**Goal:**
Write out every line of the entries from the one containing "kingdom: Animalia" down to the one containing "genus: Pilosella", including both of those lines, without changing anything.

**Given data:**
=-=-=

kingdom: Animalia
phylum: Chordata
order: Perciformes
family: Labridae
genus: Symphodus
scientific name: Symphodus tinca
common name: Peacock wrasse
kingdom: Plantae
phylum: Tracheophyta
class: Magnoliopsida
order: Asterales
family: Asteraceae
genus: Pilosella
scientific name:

=-=-=

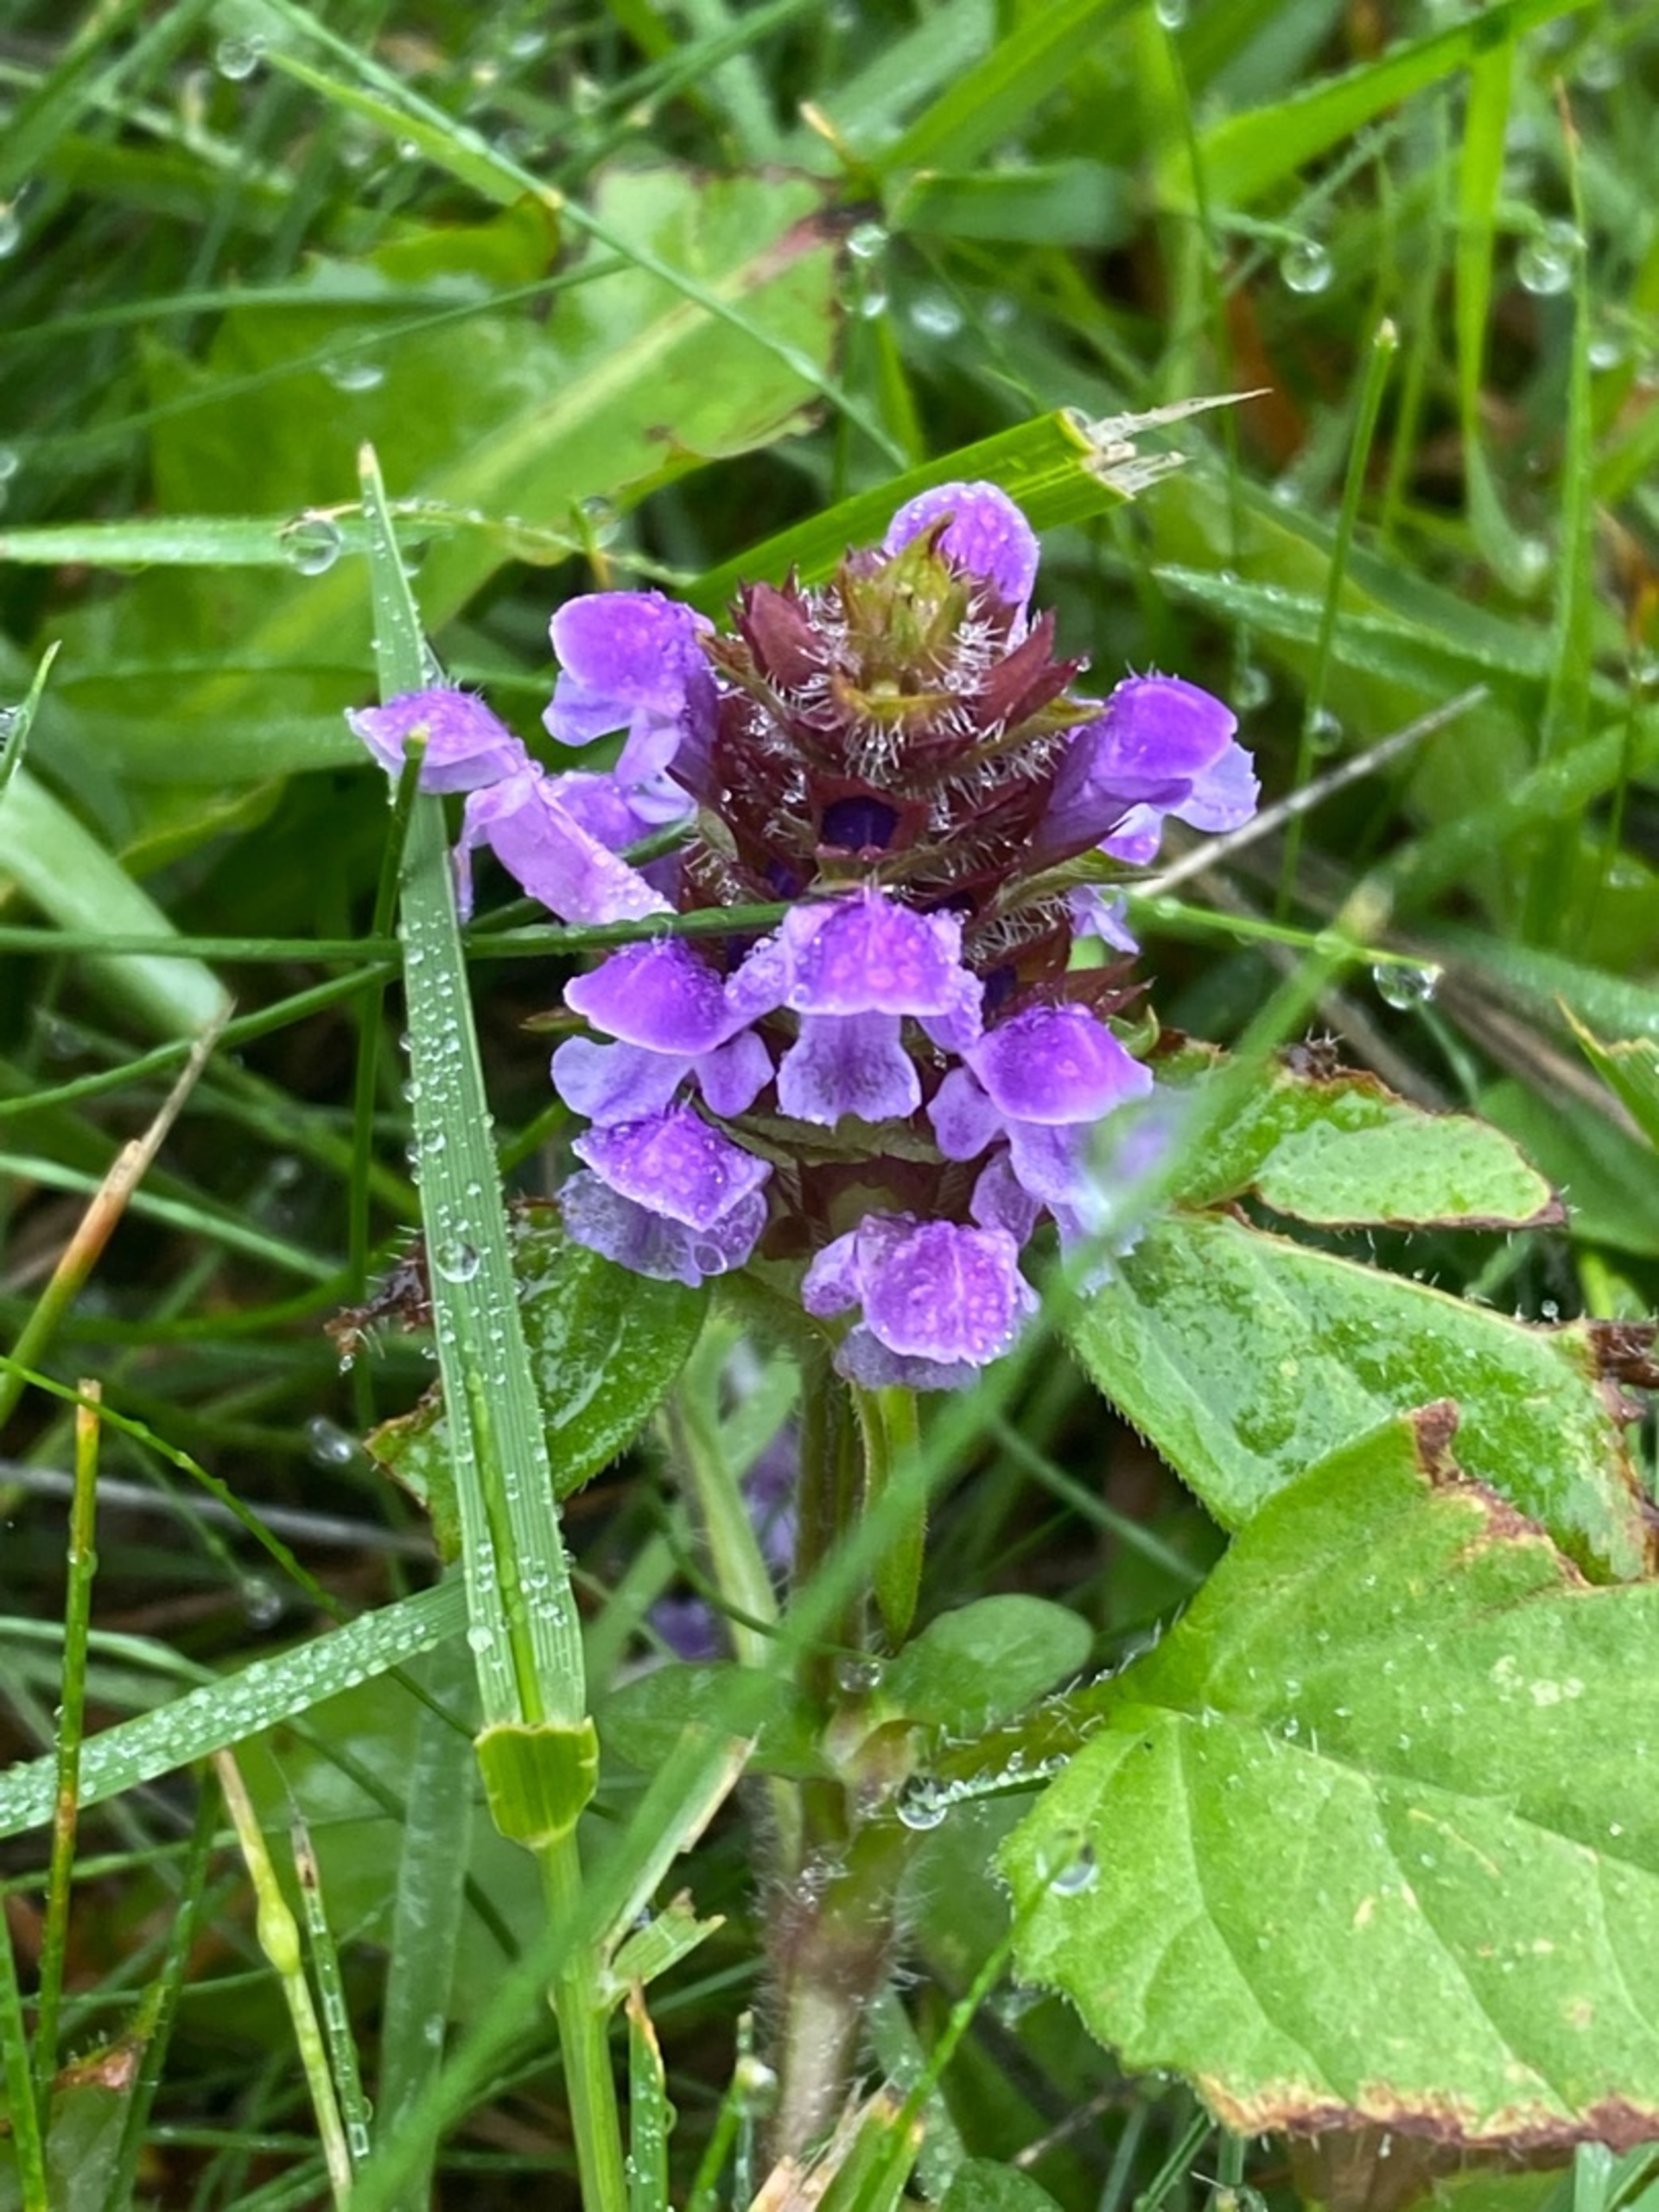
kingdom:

=-=-=

**Solution:**
kingdom: Animalia
phylum: Chordata
order: Perciformes
family: Labridae
genus: Symphodus
scientific name: Symphodus tinca
common name: Peacock wrasse
kingdom: Plantae
phylum: Tracheophyta
class: Magnoliopsida
order: Asterales
family: Asteraceae
genus: Pilosella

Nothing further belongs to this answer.